Рассматривая историческую, экономическую и культурную реальности отечественного здравоохранения, необходимо отметить, что качество клинической практики (ключевого звена практического здравоохранения) определяется не только экономическими параметрами внешней среды, но и такими важными факторами, как уровень организационной культуры клинической практики, уровень и доступность постоянного профессионального образования, а на современном этапе – уровнем развития и внедрения информационных технологий в системе здравоохранения, а также адекватным ресурсным обеспечением клинической практики.

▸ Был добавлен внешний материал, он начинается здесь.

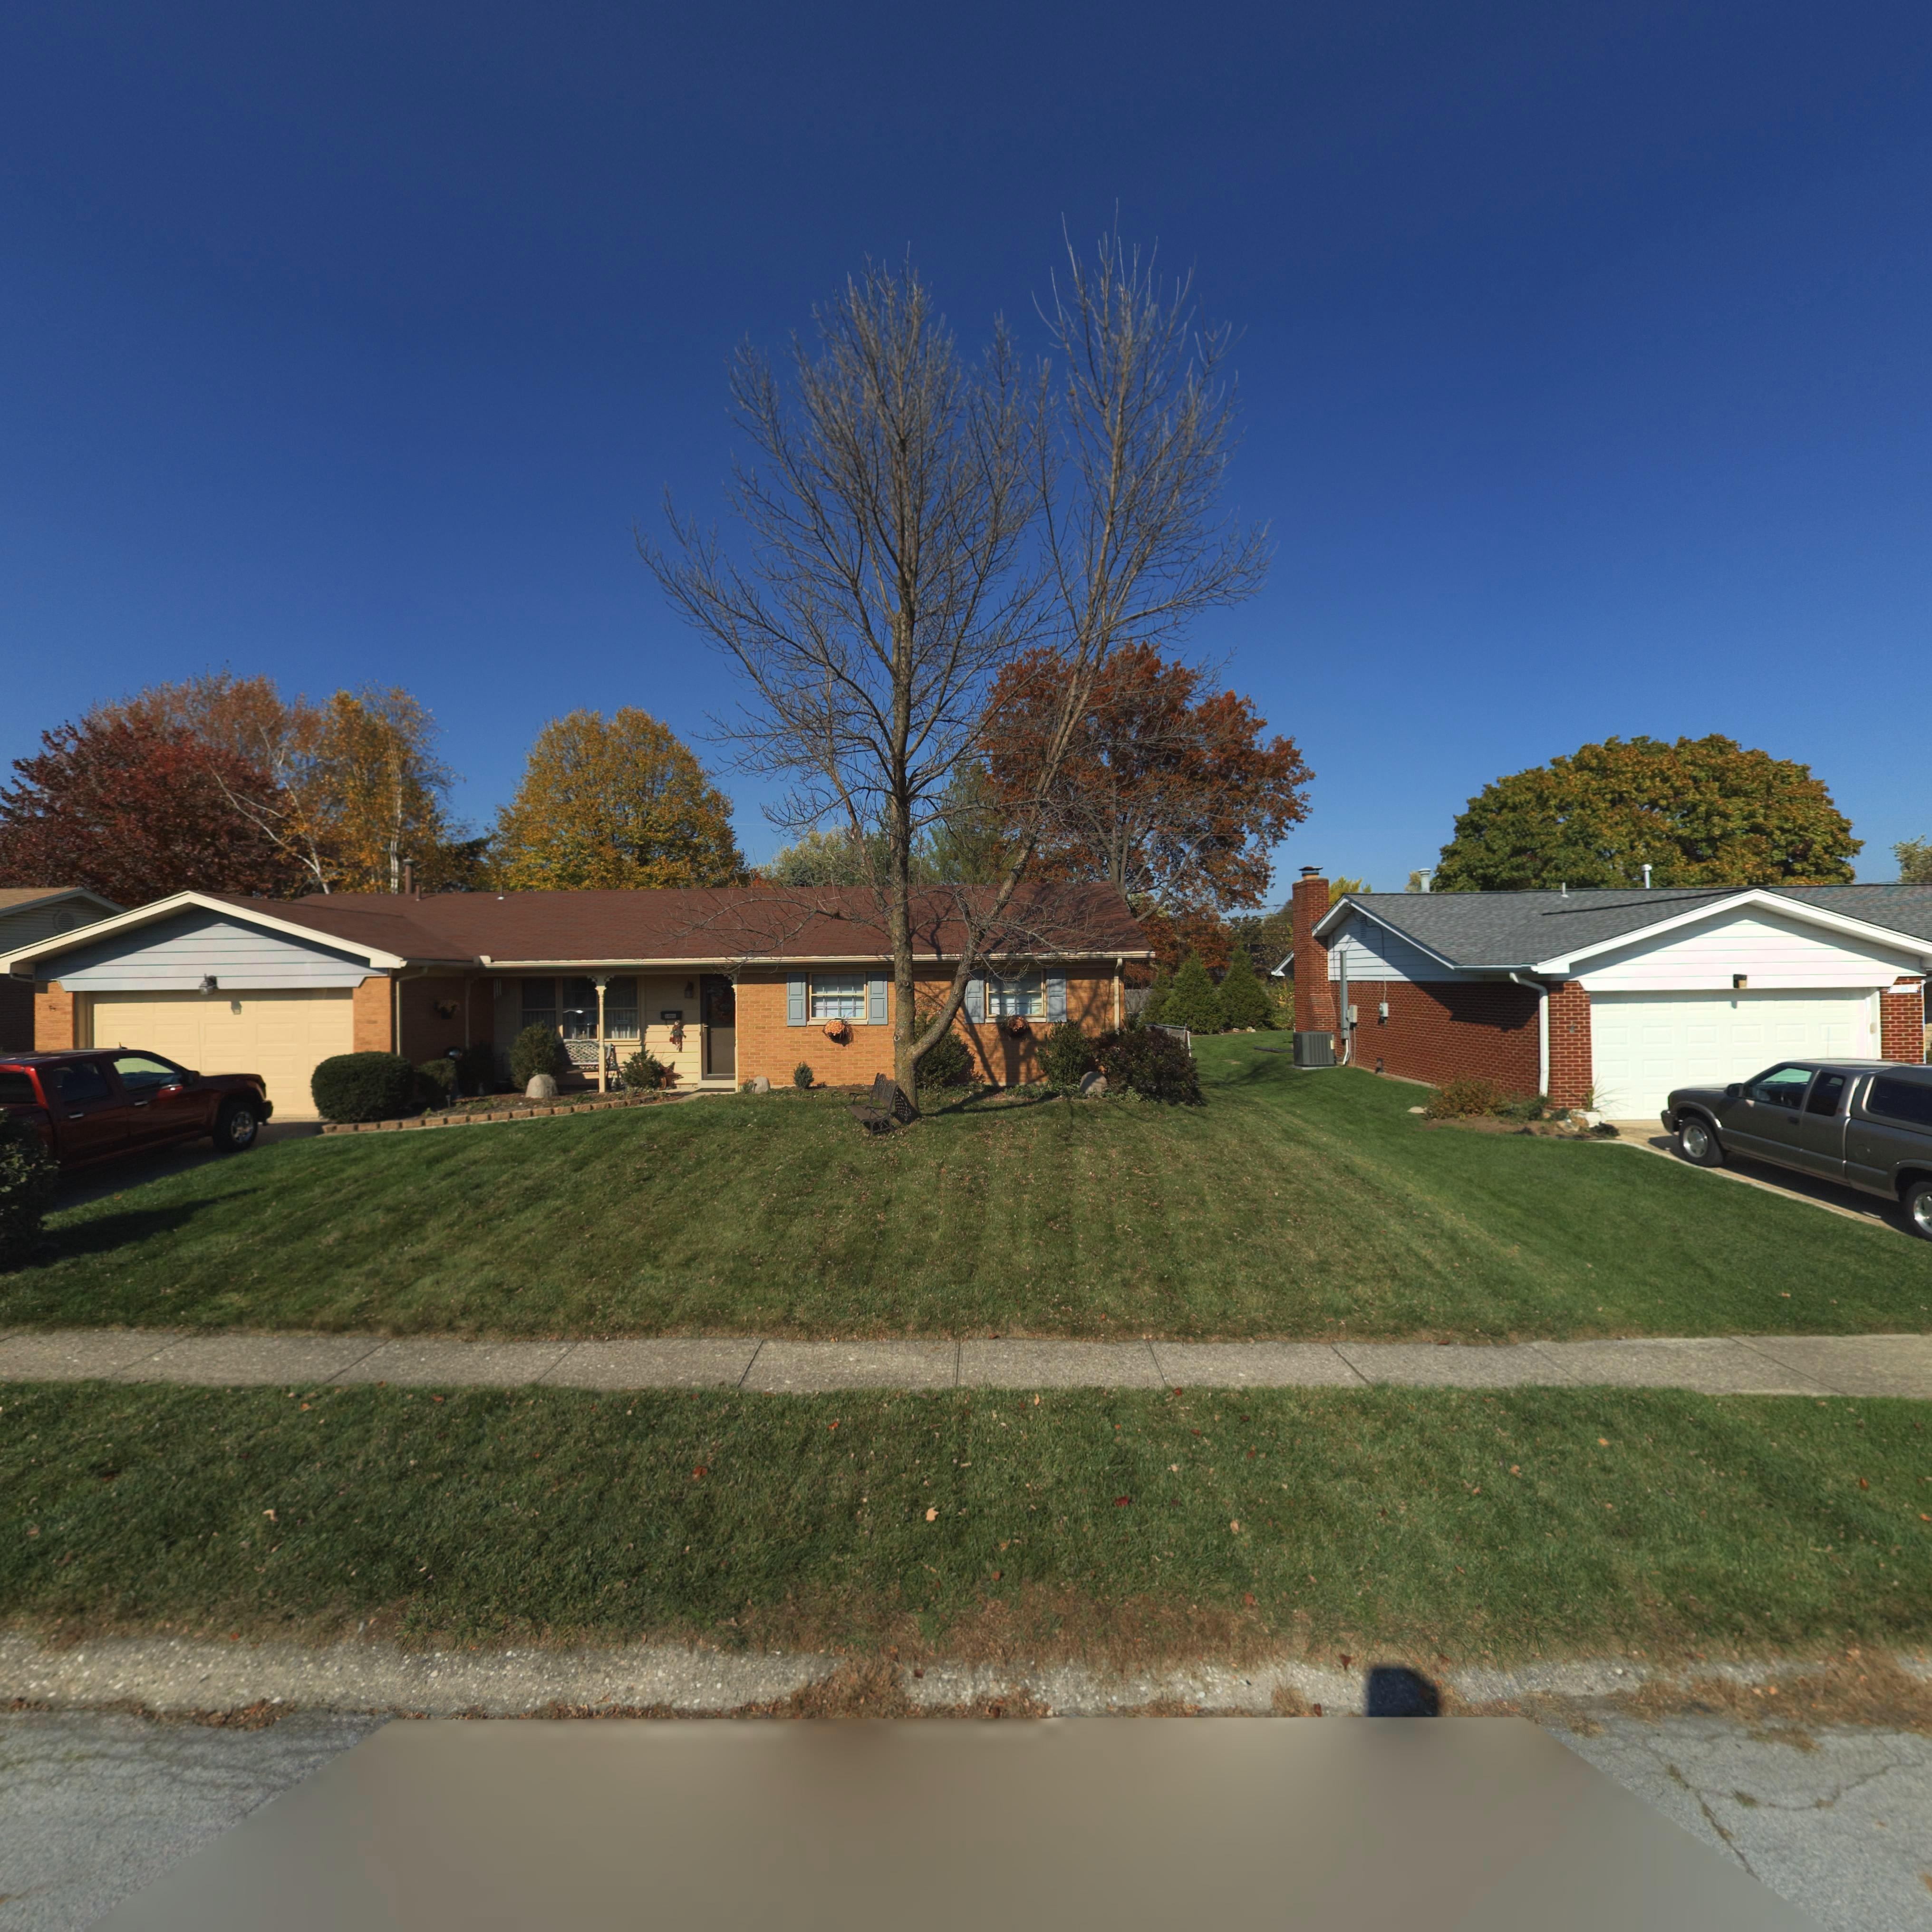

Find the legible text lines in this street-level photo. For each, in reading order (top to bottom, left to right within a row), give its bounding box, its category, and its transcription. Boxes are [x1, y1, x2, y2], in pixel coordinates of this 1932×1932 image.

[665, 1014, 675, 1018] StreetNumber: 1001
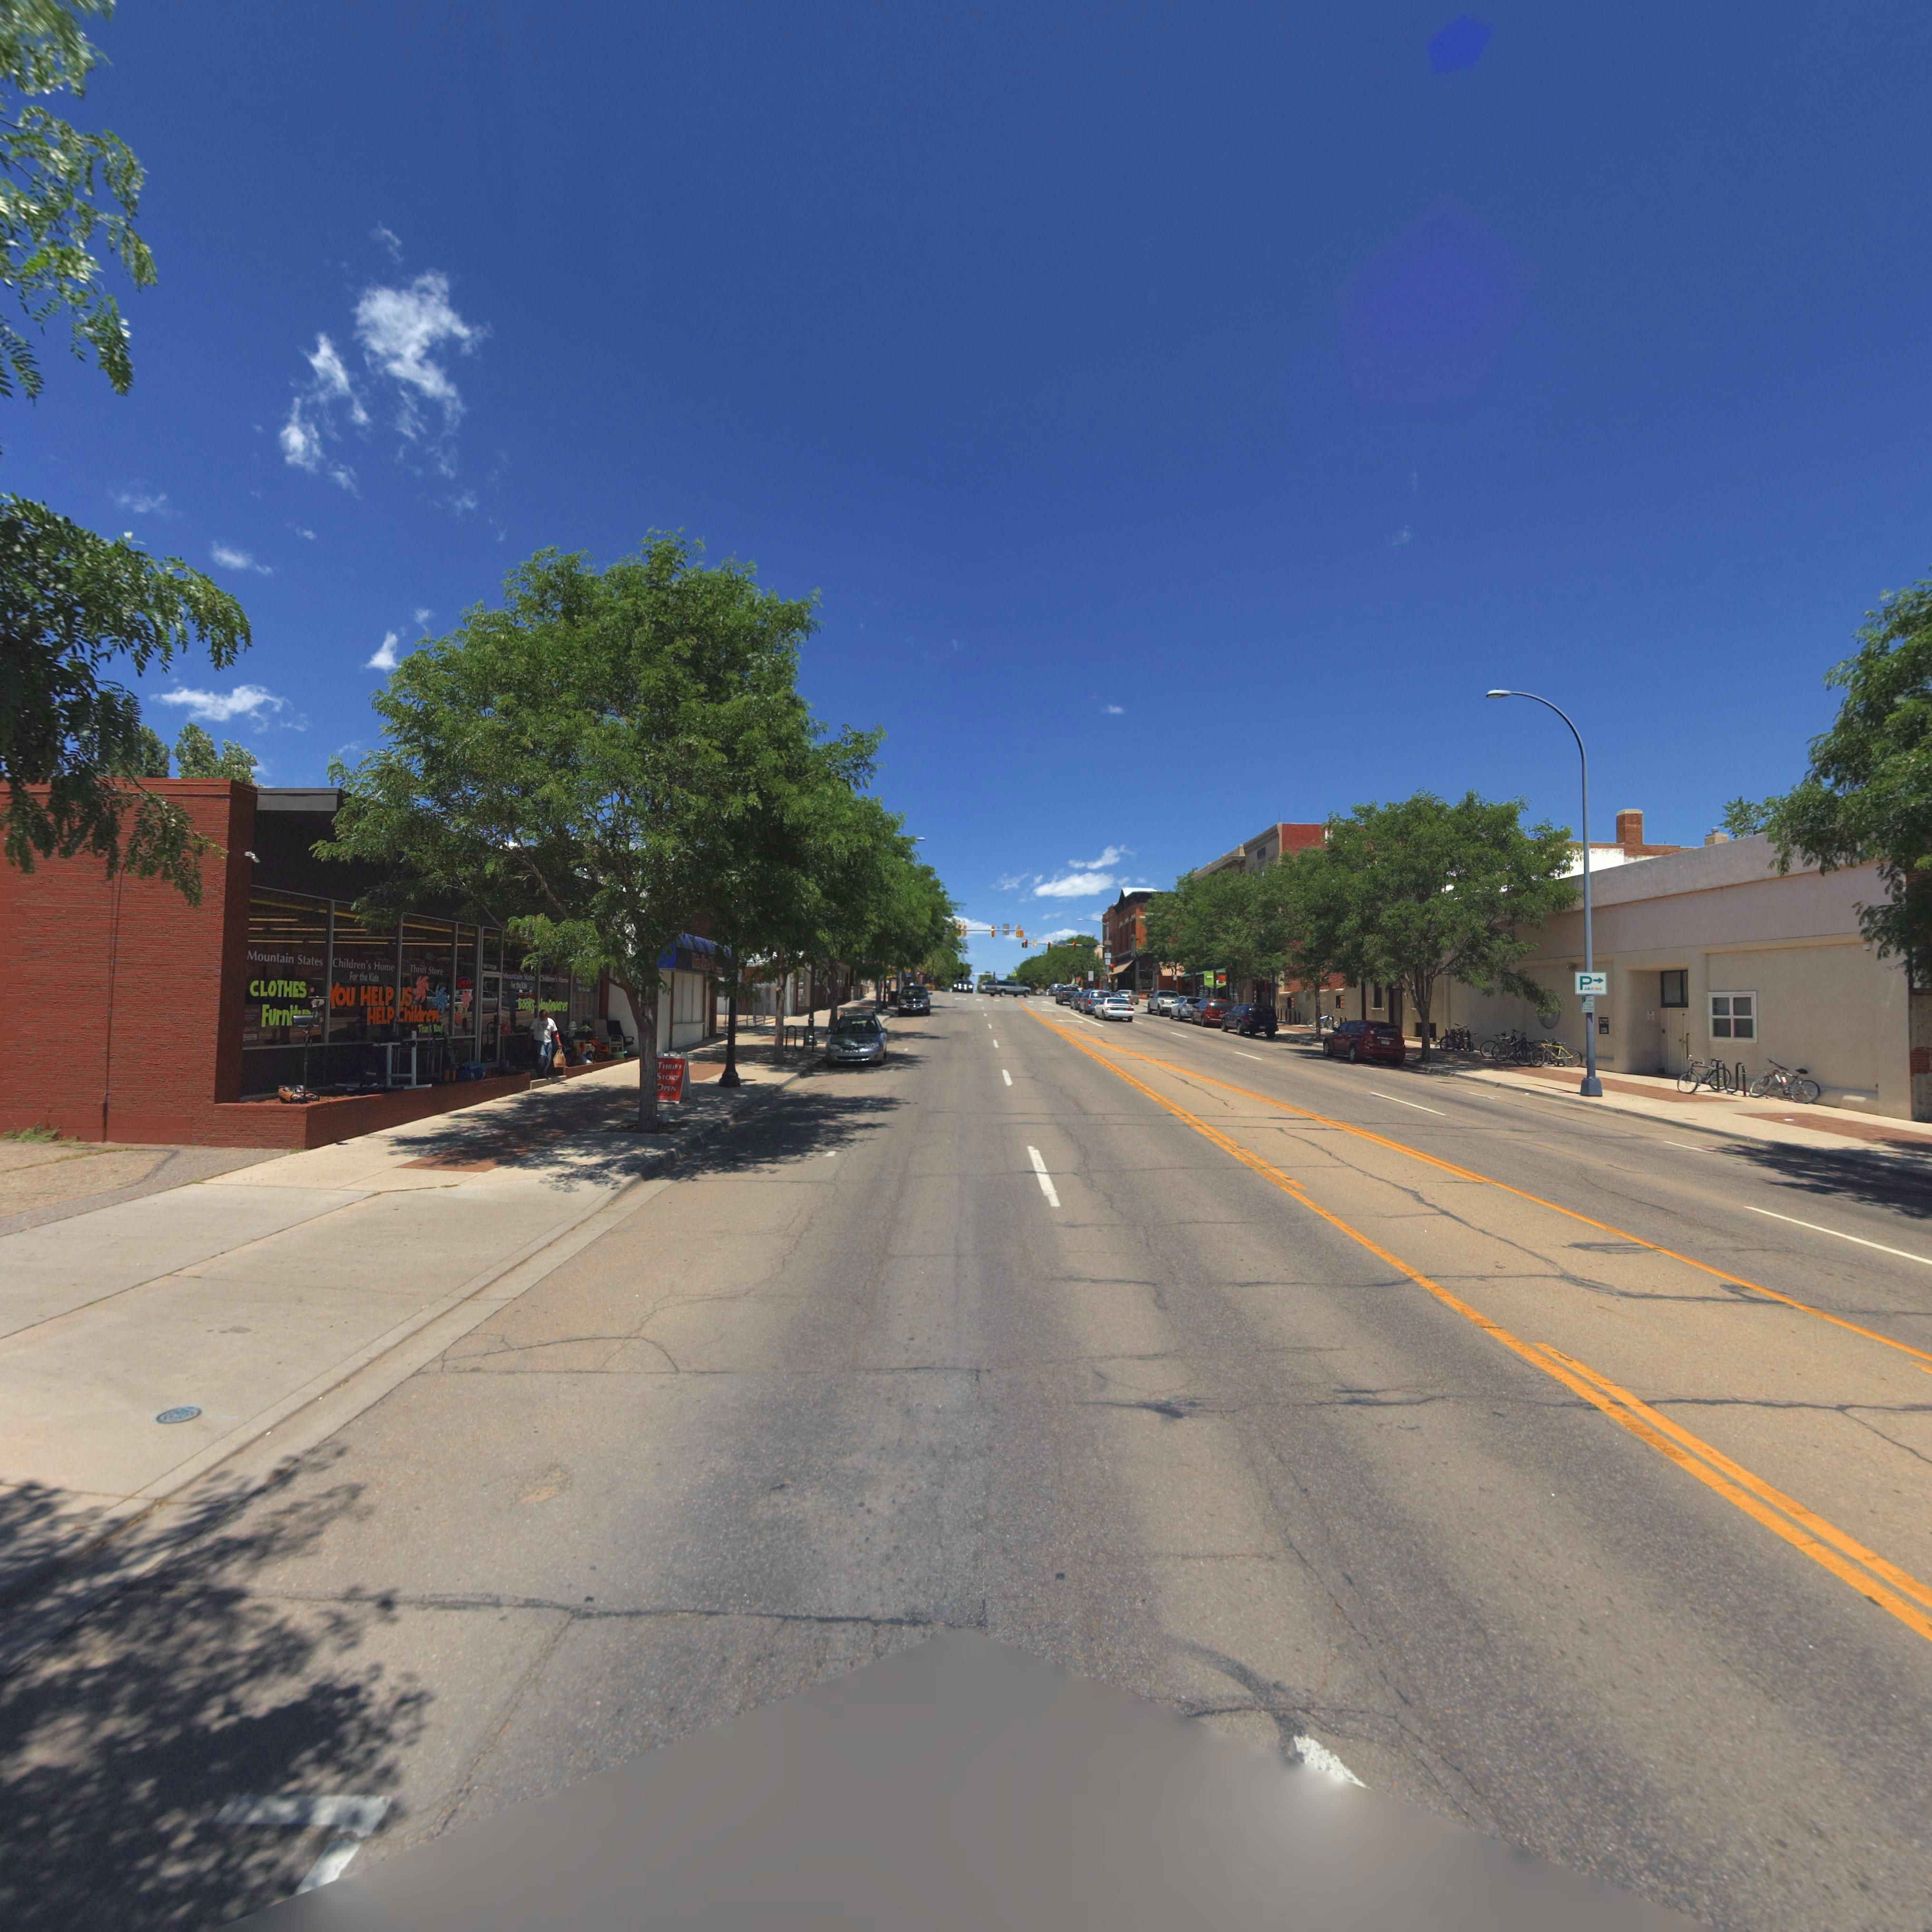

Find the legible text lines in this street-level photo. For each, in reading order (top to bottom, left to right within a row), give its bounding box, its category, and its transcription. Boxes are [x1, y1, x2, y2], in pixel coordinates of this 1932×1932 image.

Достижение определённых критериев качества возможно только на основе системного подхода к организации клинической практики. При этом, простое копирование той или иной модели организации управления качеством клинической практикой, без учёта особенностей реальной среды, где предстоит работать модели, является ошибочным и неэффективным. Любая система адаптируется к конкретным условиям функционирования, к конкретной структуре имеющихся реальных ресурсов.

Важной составляющей клинической практики является лекарственная помощь (ЛП). В свою очередь процесс оказания ЛП в ЛПУ складывается из ряда этапов и соответствующих им процедур оценки результатов этих процессов (табл. 1).

Таблица 1. Этапы лекарственной помощи в ЛПУ

Процедуры

Оценка результатов на этапах

лекарственной помощи в ЛПУ

Обеспечение лекарственными

средствами (ЛС) – закуп ЛС

Оценка рациональности структуры закупа ЛС

(АВС-анализ, VEN-анализ)

Распределение ЛС

 

Оценка оптимальности организации распределения ЛС (своевременность, доступность ЛП)

Назначение ЛС

Оценка обоснованности назначения ЛС и соответствия формулярам, протоколам ЛП, данным «доказательной медицины»

Оценка правомочности назначения ЛС (перечни ЛС программ государственных гарантий, перечни ЛС по дополнительному льготному обеспечению, перечни ЛС, подлежащие назначению через процедуру врачебных комиссий и т.д., регламентированные приказами)

Введение (использование) ЛС

Контроль потребления ЛС (дозирования и режима введения ЛС)

Результаты ЛП

Оценка эффективности ЛС

Оценка безопасности ЛС

ИТОГО: оценка качества лекарственной помощи в ЛПУ

Таким образом, модель управления качеством клинической практики применения ЛС в ЛПУ может быть эффективной только в том случае, если:

  1. изучен и обобщён предшествующий опыт управления качеством ЛП в конкретном ЛПУ;
  2. проведён стартовый анализ качества ЛП в ЛПУ;
  3. разработана рациональная модель структуры назначений и потребления лекарственных препаратов с учётом реальных условий и ресурсов ЛПУ;
  4. разработаны и внедрены инструменты управления качеством ЛП;
  5. определены критерии качества ЛП;
  6. внедрены технологии мониторинга качества ЛП.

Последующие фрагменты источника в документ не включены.